Not sure if this can be configured or it relates to documented restrictions, tried to look for both, but didn't find a solution/answer

How to repeat:
CREATE TABLE testInOptimisation(col1 INTEGER PRIMARY KEY)ENGINE = InnoDB;
INSERT INTO testInOptimisation VALUES(1),(2),(3),(4),(5),(6),(7),(8),(9),(10);
EXPLAIN SELECT * FROM testInOptimisation WHERE col1 IN(1,2);
EXPLAIN SELECT * FROM testInOptimisation WHERE col1 IN(1,2,3);
INSERT INTO testInOptimisation VALUES (11),(12),(13),(14);
mysql> EXPLAIN SELECT * FROM testInOptimisation WHERE col1 IN(1,2,3);
[1 Dec 2009 17:25] Valeriy Kravchuk
I can confirm this on 5.0.89 and 5.1.42 also, but for me same happens with MyISAM table as well:

mysql> alter table `testInOptimisation` engine=MyISAM;
Query OK, 14 rows affected (0.00 sec)
Records: 14  Duplicates: 0  Warnings: 0

mysql> EXPLAIN SELECT * FROM testInOptimisation WHERE col1 IN(1,2);
+----+-------------+--------------------+-------+---------------+---------+---------+------+------+--------------------------+
| id | select_type | table              | type  | possible_keys | key     | key_len | ref  | rows | Extra                    |
+----+-------------+--------------------+-------+---------------+---------+---------+------+------+--------------------------+
|  1 | SIMPLE      | testInOptimisation | index | PRIMARY       | PRIMARY | 4       | NULL |   14 | Using where; Using index | 
+----+-------------+--------------------+-------+---------------+---------+---------+------+------+--------------------------+
1 row in set (0.00 sec)

mysql> EXPLAIN SELECT * FROM testInOptimisation WHERE col1 IN(1,2,3,4);
+----+-------------+--------------------+-------+---------------+---------+---------+------+------+--------------------------+
| id | select_type | table              | type  | possible_keys | key     | key_len | ref  | rows | Extra                    |
+----+-------------+--------------------+-------+---------------+---------+---------+------+------+--------------------------+
|  1 | SIMPLE      | testInOptimisation | range | PRIMARY       | PRIMARY | 4       | NULL |    4 | Using where; Using index | 
+----+-------------+--------------------+-------+---------------+---------+---------+------+------+--------------------------+
1 row in set (0.01 sec)

mysql> select version();
+--------------+
| version()    |
+--------------+
| 5.0.89-debug | 
+--------------+
1 row in set (0.00 sec)

So, we have either "index" (full scan of index) or "range" (scan of index range), depending on number of elements in the table and elements in the IN list.
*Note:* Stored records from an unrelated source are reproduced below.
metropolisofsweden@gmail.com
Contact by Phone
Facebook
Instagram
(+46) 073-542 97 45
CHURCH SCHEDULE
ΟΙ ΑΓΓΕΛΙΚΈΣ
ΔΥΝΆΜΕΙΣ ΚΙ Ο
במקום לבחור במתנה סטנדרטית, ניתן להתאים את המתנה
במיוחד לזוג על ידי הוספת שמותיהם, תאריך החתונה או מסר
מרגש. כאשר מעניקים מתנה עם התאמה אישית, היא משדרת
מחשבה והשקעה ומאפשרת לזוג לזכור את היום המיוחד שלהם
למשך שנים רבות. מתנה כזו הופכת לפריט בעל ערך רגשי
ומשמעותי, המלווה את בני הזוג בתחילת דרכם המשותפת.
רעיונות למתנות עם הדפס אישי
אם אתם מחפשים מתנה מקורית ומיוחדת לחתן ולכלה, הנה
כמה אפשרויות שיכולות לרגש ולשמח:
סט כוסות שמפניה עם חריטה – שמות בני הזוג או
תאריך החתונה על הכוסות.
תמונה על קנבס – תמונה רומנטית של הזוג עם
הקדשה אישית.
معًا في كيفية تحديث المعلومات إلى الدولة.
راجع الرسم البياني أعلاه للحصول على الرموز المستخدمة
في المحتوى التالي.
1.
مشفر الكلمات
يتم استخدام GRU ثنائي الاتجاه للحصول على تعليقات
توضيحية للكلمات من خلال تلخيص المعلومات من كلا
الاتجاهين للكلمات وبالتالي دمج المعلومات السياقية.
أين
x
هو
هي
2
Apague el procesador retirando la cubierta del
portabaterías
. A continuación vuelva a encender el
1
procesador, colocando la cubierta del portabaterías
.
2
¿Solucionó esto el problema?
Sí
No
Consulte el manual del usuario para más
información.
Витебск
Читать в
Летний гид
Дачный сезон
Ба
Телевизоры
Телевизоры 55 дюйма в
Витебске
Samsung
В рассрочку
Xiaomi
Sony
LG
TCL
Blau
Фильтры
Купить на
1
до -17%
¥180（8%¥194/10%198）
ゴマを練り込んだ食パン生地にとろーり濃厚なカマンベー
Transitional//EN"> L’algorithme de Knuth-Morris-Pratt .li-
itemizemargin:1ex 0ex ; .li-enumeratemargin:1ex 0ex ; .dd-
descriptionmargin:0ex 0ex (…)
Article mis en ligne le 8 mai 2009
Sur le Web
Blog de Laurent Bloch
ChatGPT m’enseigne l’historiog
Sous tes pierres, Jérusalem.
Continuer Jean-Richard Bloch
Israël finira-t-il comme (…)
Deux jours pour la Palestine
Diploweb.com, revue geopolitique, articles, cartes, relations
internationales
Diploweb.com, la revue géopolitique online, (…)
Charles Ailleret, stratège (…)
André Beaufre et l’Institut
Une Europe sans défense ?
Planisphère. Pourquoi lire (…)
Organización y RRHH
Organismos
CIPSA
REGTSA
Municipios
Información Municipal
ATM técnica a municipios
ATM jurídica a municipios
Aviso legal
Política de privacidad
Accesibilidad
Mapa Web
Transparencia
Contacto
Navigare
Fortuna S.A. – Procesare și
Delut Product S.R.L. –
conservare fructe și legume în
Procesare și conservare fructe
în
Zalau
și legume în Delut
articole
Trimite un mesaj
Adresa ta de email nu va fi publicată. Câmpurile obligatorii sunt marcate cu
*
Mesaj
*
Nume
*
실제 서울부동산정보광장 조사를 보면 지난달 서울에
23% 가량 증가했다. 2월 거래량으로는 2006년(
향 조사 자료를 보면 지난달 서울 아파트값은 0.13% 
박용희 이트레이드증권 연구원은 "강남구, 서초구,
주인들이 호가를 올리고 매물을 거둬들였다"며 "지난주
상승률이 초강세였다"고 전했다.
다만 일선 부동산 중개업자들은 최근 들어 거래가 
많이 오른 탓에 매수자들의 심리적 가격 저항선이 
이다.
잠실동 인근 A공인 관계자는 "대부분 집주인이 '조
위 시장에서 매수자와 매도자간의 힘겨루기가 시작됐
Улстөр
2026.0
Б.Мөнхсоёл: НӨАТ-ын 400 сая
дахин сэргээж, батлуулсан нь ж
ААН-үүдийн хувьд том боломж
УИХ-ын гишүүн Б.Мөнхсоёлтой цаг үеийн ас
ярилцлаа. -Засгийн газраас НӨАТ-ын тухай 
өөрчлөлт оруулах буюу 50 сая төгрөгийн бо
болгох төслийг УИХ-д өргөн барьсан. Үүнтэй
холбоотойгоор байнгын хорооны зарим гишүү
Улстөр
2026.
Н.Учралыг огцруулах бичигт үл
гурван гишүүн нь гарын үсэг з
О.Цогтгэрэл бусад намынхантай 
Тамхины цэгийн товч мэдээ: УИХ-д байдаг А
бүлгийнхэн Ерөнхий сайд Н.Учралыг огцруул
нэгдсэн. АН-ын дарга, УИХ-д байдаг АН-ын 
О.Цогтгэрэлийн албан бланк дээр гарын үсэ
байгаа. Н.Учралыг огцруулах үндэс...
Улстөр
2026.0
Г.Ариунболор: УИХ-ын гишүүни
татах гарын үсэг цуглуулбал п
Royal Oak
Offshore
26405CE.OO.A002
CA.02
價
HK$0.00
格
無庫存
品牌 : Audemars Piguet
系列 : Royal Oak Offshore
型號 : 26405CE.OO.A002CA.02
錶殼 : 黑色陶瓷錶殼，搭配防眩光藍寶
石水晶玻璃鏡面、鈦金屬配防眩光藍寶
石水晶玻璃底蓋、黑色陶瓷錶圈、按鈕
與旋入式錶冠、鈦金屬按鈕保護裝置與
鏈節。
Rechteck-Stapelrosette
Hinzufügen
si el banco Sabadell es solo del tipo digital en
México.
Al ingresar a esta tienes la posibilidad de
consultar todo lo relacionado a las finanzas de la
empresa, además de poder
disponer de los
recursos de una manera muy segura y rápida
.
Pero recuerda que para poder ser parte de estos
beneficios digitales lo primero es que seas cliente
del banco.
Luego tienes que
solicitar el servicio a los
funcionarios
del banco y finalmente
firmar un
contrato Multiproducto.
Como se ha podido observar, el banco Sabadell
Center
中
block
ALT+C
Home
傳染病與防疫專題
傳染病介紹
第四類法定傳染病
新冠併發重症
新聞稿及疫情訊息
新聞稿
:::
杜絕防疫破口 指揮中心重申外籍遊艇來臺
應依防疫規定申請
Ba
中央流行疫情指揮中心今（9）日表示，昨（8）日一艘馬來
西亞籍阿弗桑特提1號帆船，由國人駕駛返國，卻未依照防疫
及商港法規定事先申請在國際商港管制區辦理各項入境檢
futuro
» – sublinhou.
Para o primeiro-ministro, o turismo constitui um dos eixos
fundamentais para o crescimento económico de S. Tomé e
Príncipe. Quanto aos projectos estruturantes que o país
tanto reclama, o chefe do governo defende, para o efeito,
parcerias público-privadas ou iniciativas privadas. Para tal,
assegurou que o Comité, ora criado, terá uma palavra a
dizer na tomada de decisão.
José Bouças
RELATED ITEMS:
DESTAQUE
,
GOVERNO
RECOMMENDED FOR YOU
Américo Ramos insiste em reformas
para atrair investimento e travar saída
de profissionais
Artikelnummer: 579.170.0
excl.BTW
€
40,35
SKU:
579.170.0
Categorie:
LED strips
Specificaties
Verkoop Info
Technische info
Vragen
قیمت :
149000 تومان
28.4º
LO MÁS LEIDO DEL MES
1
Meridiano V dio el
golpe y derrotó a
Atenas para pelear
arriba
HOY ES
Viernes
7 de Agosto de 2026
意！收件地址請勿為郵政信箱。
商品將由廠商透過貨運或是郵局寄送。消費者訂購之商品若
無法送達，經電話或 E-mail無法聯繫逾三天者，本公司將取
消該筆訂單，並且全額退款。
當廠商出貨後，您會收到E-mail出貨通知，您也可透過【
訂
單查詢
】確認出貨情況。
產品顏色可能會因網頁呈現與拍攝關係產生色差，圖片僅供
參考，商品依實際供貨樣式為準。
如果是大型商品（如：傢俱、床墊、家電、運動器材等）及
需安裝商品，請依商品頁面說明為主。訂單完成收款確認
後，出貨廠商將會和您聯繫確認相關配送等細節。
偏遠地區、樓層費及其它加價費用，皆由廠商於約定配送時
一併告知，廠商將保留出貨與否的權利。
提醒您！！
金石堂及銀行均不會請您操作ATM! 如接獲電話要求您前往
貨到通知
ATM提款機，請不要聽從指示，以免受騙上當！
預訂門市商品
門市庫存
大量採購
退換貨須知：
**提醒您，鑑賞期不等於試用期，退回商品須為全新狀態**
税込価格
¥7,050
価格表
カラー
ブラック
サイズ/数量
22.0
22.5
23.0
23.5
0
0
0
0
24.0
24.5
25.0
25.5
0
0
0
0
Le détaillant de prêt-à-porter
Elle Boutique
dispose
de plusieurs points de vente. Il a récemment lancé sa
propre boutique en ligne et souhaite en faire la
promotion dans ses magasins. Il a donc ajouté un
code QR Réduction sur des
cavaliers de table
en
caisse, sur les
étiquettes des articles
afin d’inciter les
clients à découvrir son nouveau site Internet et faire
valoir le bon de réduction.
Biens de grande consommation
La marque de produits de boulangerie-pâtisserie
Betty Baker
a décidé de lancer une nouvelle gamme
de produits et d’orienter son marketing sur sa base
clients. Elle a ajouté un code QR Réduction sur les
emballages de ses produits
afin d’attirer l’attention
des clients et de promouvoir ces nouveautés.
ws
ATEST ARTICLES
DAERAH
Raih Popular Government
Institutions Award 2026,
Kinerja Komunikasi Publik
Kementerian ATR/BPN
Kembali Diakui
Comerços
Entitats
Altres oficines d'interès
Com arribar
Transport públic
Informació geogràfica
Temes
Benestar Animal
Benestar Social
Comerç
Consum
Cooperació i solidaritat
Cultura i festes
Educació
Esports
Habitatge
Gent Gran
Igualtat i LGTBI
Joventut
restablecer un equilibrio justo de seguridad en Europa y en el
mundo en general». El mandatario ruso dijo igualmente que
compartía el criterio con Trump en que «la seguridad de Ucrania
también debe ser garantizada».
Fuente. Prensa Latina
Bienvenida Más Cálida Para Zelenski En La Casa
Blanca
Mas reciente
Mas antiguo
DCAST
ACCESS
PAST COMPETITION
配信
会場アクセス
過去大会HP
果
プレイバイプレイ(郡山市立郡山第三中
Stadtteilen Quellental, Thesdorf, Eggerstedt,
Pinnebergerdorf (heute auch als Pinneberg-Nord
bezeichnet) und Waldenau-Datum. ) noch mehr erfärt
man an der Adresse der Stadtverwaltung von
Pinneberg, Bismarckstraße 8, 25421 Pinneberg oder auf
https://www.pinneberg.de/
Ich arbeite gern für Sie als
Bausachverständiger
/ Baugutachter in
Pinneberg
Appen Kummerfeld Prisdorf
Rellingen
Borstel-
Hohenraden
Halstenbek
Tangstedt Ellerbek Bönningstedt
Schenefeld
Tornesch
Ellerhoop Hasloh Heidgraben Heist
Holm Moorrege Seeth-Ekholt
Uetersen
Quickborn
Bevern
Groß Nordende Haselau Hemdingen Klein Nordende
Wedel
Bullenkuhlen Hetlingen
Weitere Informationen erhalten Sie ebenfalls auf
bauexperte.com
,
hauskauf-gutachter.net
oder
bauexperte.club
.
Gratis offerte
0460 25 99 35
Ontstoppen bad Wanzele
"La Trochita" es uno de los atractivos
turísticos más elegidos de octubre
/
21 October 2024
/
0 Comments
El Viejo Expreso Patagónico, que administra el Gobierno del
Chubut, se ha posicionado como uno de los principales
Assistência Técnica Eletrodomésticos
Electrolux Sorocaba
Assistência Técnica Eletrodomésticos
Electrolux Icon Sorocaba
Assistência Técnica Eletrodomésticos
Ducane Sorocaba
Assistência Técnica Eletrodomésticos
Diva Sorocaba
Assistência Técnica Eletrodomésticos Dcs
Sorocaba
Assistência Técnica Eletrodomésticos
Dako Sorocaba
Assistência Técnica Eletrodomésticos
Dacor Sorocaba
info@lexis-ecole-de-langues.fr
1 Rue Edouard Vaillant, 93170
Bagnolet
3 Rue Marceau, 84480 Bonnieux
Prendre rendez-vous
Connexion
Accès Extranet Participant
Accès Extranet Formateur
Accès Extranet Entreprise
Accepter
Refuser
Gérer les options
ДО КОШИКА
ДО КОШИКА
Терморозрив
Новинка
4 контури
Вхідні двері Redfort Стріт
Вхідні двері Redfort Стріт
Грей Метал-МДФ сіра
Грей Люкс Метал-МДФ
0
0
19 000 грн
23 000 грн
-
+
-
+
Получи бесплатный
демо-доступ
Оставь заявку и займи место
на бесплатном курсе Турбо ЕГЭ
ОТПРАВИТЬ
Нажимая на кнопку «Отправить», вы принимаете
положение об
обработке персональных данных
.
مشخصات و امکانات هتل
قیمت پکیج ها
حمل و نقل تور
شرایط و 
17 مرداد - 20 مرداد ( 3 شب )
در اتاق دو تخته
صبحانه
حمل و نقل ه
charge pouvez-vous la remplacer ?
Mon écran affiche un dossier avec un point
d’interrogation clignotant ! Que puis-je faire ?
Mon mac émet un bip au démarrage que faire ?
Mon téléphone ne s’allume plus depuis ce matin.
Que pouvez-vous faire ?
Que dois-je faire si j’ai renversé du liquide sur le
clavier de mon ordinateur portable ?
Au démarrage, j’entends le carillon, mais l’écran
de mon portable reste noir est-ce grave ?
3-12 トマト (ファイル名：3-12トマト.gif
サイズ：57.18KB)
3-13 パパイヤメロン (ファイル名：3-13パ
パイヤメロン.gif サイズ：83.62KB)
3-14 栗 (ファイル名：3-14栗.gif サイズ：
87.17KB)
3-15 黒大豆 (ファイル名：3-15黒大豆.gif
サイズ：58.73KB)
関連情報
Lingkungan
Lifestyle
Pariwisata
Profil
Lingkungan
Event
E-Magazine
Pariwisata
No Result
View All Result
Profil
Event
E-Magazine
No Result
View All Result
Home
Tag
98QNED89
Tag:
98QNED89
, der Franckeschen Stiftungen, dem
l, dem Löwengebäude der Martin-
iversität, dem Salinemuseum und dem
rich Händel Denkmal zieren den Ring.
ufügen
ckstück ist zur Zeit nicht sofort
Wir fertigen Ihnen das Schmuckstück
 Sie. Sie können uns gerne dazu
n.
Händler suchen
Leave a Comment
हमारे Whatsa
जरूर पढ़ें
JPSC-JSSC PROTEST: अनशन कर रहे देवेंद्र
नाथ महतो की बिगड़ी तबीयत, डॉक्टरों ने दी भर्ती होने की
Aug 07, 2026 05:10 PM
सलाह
mysql> show session status like 'Handler_read%';
+-----------------------+-------+
| Variable_name         | Value |
+-----------------------+-------+
| Handler_read_first    | 2     | 
| Handler_read_key      | 11    | 
| Handler_read_next     | 14    | 
| Handler_read_prev     | 0     | 
| Handler_read_rnd      | 0     | 
| Handler_read_rnd_next | 66    | 
+-----------------------+-------+
6 rows in set (0.00 sec)

mysql> SELECT * FROM testInOptimisation WHERE col1 IN(1,2,3,4);
+------+
| col1 |
+------+
|    1 | 
|    2 | 
|    3 | 
|    4 | 
+------+
4 rows in set (0.01 sec)

mysql> show session status like 'Handler_read%';
+-----------------------+-------+
| Variable_name         | Value |
+-----------------------+-------+
| Handler_read_first    | 2     | 
| Handler_read_key      | 15    | 
| Handler_read_next     | 14    | 
| Handler_read_prev     | 0     | 
| Handler_read_rnd      | 0     | 
| Handler_read_rnd_next | 73    | 
+-----------------------+-------+
6 rows in set (0.00 sec)

mysql> SELECT * FROM testInOptimisation WHERE col1 IN(1,2);
+------+
| col1 |
+------+
|    1 | 
|    2 | 
+------+
2 rows in set (0.00 sec)

mysql> show session status like 'Handler_read%';
+-----------------------+-------+
| Variable_name         | Value |
+-----------------------+-------+
| Handler_read_first    | 3     | 
| Handler_read_key      | 15    | 
| Handler_read_next     | 28    | 
| Handler_read_prev     | 0     | 
| Handler_read_rnd      | 0     | 
| Handler_read_rnd_next | 80    | 
+-----------------------+-------+
6 rows in set (0.00 sec)

So, server performed 4 key reads to get 4 rows of result (with IN(1,2,3,4)), but 1+14 key reads to get only 2 rows of result (with IN(1,2)). I'd say this is a bug in optimizer.